Registration Dossier

Ecotoxicological information

Endpoint summary

Administrative data

Description of key information

Additional information

No data are available with terrestrial organisms.

Testing for toxicity to terrestrial organisms is not considered necessary because:

- the registered substance hydrolyses extremely rapidly to produce tris(1-methylethyl)silanol and acrylic acid.

- a PNECsoil for has been calculated for tris(1-methylethyl)silanol from the corresponding PNECaqua(freshwater) on the basis of the equilibrium partitioning method.

- a PNECsoil for acrylic acid has previously been calculated in an EU Risk assessment Report based on the results of a respiration inhibition test conducted with soil microflora.

The risk characterisation ratios (RCRs) derived on the basis of these PNECsoil values are all <1 (see Section 10 of the CSR).

PNECsoil has been calculated from the aquatic data using the Equilibrium Partitioning Method. The risk characterisation ratios (RCR) based on the PNECsoil are <1.

In accordance with Column 2 of REACH Annex IX, there is no need to further investigate the effects of this substance in a terrestrial toxicity to invertebrates/higher plants study because, as indicated in guidance R.7.11.6 (ECHA 2016), the quantitative chemical safety assessment (conducted according to Annex I of REACH) indicates that the Risk Characterisation Ratio (RCR) is below 1 and therefore the risk is already adequately controlled and further testing is not justifiable.
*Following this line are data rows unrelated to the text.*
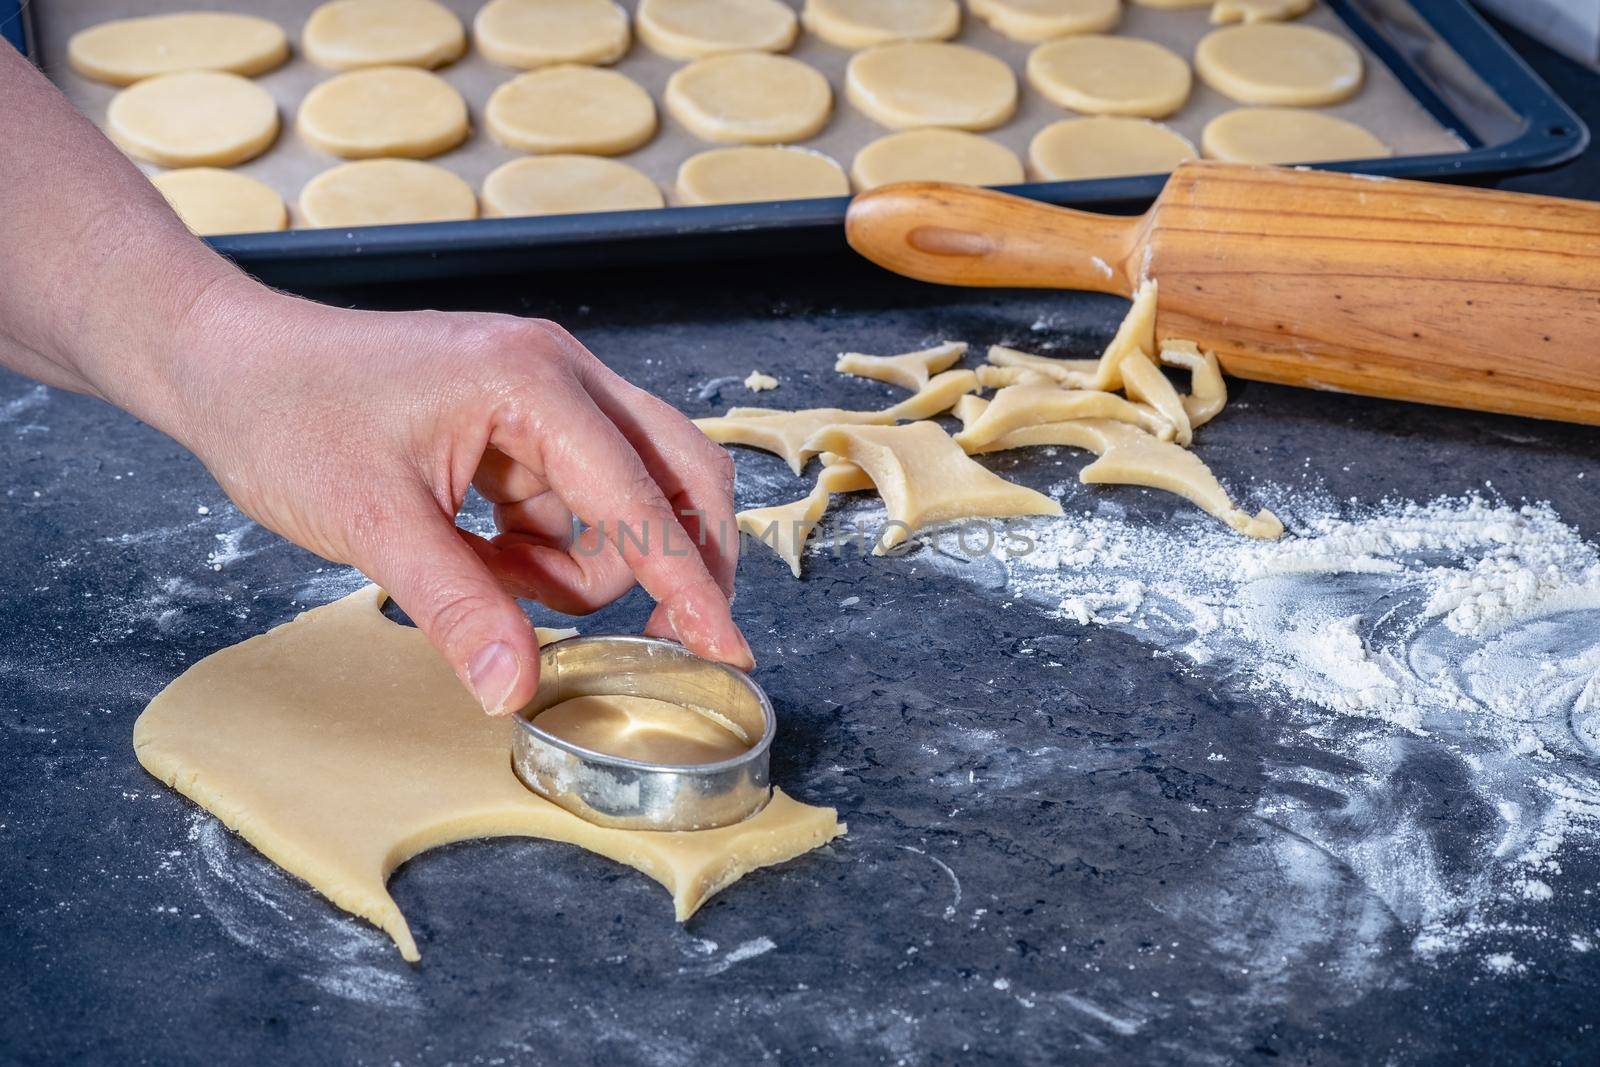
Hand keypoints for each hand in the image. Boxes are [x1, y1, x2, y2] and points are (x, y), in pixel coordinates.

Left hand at [170, 282, 749, 714]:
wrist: (229, 361)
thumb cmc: (289, 416)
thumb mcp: (373, 523)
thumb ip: (458, 608)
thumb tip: (516, 692)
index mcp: (535, 383)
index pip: (642, 500)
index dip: (690, 586)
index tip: (730, 651)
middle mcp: (562, 374)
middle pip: (679, 476)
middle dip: (670, 562)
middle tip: (644, 635)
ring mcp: (548, 391)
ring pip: (627, 496)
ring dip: (583, 560)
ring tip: (494, 573)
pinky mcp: (526, 416)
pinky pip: (578, 496)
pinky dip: (550, 544)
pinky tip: (486, 551)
The substance rapidly hydrolyses and the silanol hydrolysis product is not readily biodegradable but has low potential for bioaccumulation and low potential for adsorption. Toxicity was observed in aquatic tests. Distribution modelling for STP indicates that water is the main compartment to which the silanol is expected to partition in a sewage treatment plant, as well as the main compartment to which it will partition in the wider environment. Therefore, the occurrence of more severe toxic effects in the terrestrial compartment that were not expressed in the aquatic studies (conducted at concentrations up to 100 mg/l) would be considered unlikely. 

Overall it is concluded that the risk characterisation conclusion is sufficiently conservative and therefore further in vivo testing is not considered necessary.

Details on how the PNEC and the risk characterisation ratio have been derived can be found in IUCLID Section 6.0 and Chapters 9 and 10 of the Chemical Safety Report, respectively.